= Teo Ah Hong =

Singaporean pilot

Teo Ah Hong (1953 - 2020) was the first woman to obtain a commercial pilot license in Singapore and later became an instructor at the Singapore Flying College. She was posthumously inducted into the Singapore Women's Hall of Fame.

==Early life and education==
Teo was born in Singapore in 1953. She attended Elling South Primary School and later Raffles Girls' School from 1965 to 1971. She was a Bachelor of Economics graduate of the University of Sydney

==Career==
She applied to enter the Junior Flying Club in 1971, and was accepted. She then became one of five women who completed the six-month flying course, after which she put in her application to become a trainee pilot. However, she was rejected as she was a woman. She was then offered a place in the Singapore General Aviation Services pilot-instructor course. She was the only woman to have been offered a spot in the course. She passed her examinations and received her commercial pilot's license in 1974, becoming the first woman to obtain a commercial pilot license in Singapore. She then became the first female instructor at the Singapore General Aviation Pilots Training School.

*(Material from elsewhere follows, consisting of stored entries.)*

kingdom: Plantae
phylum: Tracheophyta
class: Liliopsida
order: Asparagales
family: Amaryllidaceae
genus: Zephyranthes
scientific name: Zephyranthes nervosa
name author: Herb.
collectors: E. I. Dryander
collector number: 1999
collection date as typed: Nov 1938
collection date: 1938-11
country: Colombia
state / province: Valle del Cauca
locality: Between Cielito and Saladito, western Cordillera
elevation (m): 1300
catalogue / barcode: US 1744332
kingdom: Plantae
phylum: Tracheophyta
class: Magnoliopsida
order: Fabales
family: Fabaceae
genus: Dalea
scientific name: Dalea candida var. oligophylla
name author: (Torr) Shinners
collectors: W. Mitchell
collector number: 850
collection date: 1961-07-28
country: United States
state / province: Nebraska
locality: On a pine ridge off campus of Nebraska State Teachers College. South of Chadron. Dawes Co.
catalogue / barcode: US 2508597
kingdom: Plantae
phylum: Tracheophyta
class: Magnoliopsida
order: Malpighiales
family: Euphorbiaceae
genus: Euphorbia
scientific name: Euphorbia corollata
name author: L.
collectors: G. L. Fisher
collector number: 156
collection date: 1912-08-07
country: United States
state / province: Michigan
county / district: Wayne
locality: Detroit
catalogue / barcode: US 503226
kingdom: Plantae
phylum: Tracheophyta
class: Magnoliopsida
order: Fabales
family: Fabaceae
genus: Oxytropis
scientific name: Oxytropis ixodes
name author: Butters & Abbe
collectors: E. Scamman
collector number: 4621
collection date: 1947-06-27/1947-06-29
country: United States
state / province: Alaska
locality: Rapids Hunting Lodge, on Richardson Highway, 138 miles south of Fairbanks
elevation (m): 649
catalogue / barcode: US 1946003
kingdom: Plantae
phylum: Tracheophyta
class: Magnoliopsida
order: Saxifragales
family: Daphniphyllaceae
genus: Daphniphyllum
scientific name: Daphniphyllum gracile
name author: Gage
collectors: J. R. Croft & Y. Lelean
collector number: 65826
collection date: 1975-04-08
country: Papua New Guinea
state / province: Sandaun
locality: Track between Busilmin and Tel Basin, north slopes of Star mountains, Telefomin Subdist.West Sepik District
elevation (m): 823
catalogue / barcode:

In 1989, she joined the Singapore Flying College as an instructor. She became the college's chief flying instructor the following year, and remained the chief flying instructor until 2001. After leaving the college, she became an instructor at the Singapore Youth Flying Club. She then moved to Perth and became an instructor at the China Southern Airlines Training School.

==Personal life and death==
After moving to Perth, Teo frequently volunteered at a local Buddhist temple.

She was diagnosed with cancer in 2015 and died in 2020. She was posthumously inducted into the Singapore Women's Hall of Fame in 2021.